Roach are stunning to look at, they're incredibly cunning and difficult to fool and to the connoisseur, they're quite gob-smacking when they get over a pound and a half or so. Yet, it is this resilience that makes me admire them most and it's why I wept, almost literally, last night when I was playing a really good fish from the Kingfisher stretch of river towards the net. That roach, I swear, had to have been 2.2 or even 2.4 when a mid-double pike appeared from nowhere and in a volcanic explosion of water engulfed it. Consider. That fish could easily have been eight, nine or even 10 years old. Every waking minute of that roach's life would have been spent aware, on the fin, constantly watching for menace from every point of the compass. It was only when encumbered with my line and hook that his defences were scattered and its long life of vigilance was over. Of course, it was not really my fault, this disaster. This was nature red in tooth and claw.
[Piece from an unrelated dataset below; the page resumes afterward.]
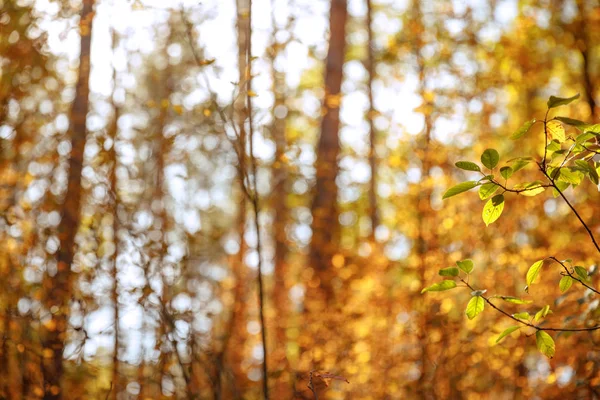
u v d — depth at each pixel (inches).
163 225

Whilst I know this, I'll admit I packed up on the instant, drove home under the most bleak of clouds and fielded depression for 24 hours or more.

There's a lot of good news. Dave writes of the one-pounders in the Waveney and that lovely river isn't alone. For the first time for a long time, I'm seeing 'ones' and even scraper 'twos' from all manner of beats and stretches on East Anglia's rivers. This is potentially wonderful. Our rivers have long been under-used because of lack of fish and how tremendous it would be to bring young anglers especially to the riverbank and teach them the glories of trotting the summer float.

On a clear river when the light is bright, you go looking for your roach and their potential swims.

In essence, as Dave says, you're really searching out deeper holes along the river where the weed is less plentiful and where the roach like to nose the current.

Mills, bends and the deep dark runs under willows and alders are favourite. It doesn't matter if a hole like this is only five or 10 yards long at most, there's enough room for you to trot that little stick float. Generally, I'd always advise using a float heavy enough to control, providing it's well shotted.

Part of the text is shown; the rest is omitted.